Playback and payback series; (part 15) Panic in the Suites – Napster, Grokster and the Last Kazaa (I)
- 20somethingmedia
- Nov 19, 2019
- 3 min read
Strangely, the next great panic attack came as sort of a delayed reaction, though one that Weiss foresaw, in terms of the ability to “clone” digital music, if not in the exact same medium. The cause of this panic was another new format that initially started in the music business’s sister industry, the movie business.
The movie business loved the whole idea of digital audio, but they couldn’t fit that much information onto the soundtrack of a film. German engineer Karlheinz Brandenburg came up with a solution, a digital audio compression protocol that basically trimmed some of the frequencies that were beyond the power of the human ear to perceive and most speakers to reproduce, and further compacted musical data so that a song that might take up 30 megabytes of information on a CD (which generally could hold up to 700 megabytes of data) shrank down to about 3 megabytes of digital data.
He brought this idea to the Motion Picture Experts Group, which adopted Brandenburg’s Audio Layer 3 compression protocol – MPEG 3 for short, or MP3 for shorter, based on the file extension used for these pieces of compressed musical data – as the standard for digital audio compression for film.
Brandenburg’s company decided to make the protocol “open source.” Not that it mattered much in the early 1990s, when computers were comparatively puny and the code would have over-taxed them. Initially, it took a dedicated device to actually compress the files.
There is an axiom in the computer world, however, called Moore’s Law, after Intel founder Gordon Moore. In 1965, Moore predicted that the number of transistors that would fit on a micro-processor chip would double every year, thereby doubling the power and speed of the computer. Moore’s Law is a variation on this idea; it basically states that computing power doubles every one or two years. It took five years of this doubling before the higher-powered personal computer could deal with the algorithm for MP3, at which point (around 1995) high-end computer users had the digital muscle needed to “rip” digital CD audio into MP3 files on their own personal computers.
By this time, another development in computing became more and more commonplace. Started as a means for scientists to send data back and forth with relative rapidity, the Internet had been in use by the academic and military communities since the mid-1970s. When the graphical web browser Mosaic was introduced in 1993, however, this potential wellspring of data became more accessible to the computer literate.

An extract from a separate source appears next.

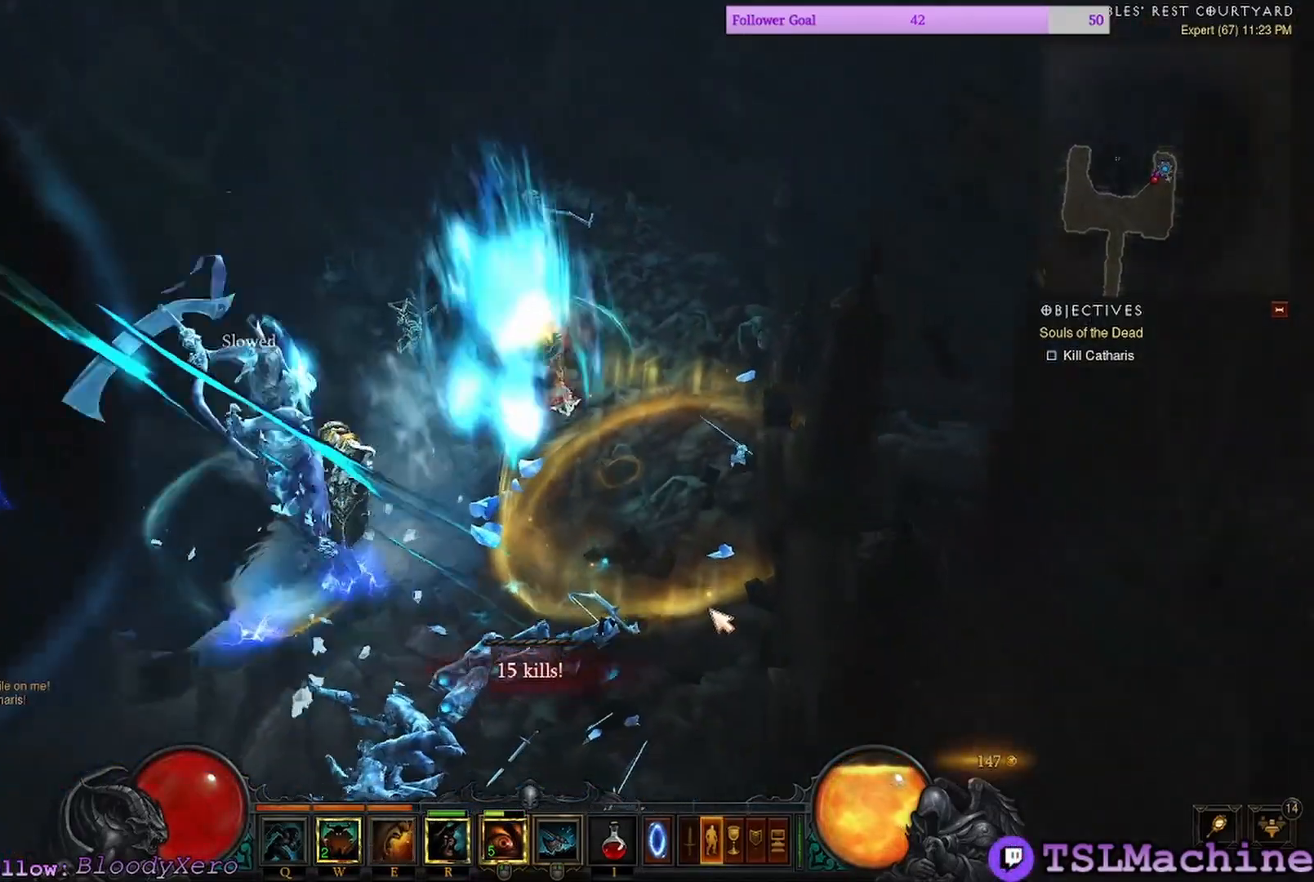
{"keys": [], "mouse": ["left"], "events": []}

This included college students, especially those studying the burgeoning fields of computer engineering and science (in order to perpetuate Moore’s Law). These students discovered Brandenburg’s open-source algorithm, and suddenly, between the high-speed connectivity available on college campuses and this new ability to compress a song encoded onto a CD down to a tenth of its original size, digital music zinged back and forth between students’ computers over the campus networks.
While aware of the phenomenon, the record companies didn’t care too much about it at first. After all, it was only a bunch of college kids, and they couldn’t get the songs away from the computer. People who don’t learn from history are doomed to repeat it. In the 1920s, when radio started its ascendance, the record companies took the attitude, “Why would anyone want to listen to someone else playing records for them when they could play their own?”
However, during the Depression if people had a radio, they didn’t really need to spend 75c apiece on records. Radio provided enough entertainment to make them forget their troubles for a few minutes. In 1921, record sales had topped $100 million. By 1931, they slid to under $20 million, a fall caused, in part, by the record industry’s own hubris in ignoring the appeal of radio.
The industry hadn’t lost this hubris some 70 years later, which shouldn’t surprise people. It ignored the digital transfer of music in 1995 just like it had the rise of radio in 1925 – at its peril. If the record companies had embraced this technology back in 1995, figured out the many ways it could be exploited and then exploited them, the music business might be a much healthier, happier place (in economic terms). Everyone could easily access music instantly anywhere, either by subscription or per piece. Music would have the same kinds of business precautions that prevent the average person from “ripping” a DVD – though new programs to circumvent these safeguards arise faster than the industry can retool to defeat them.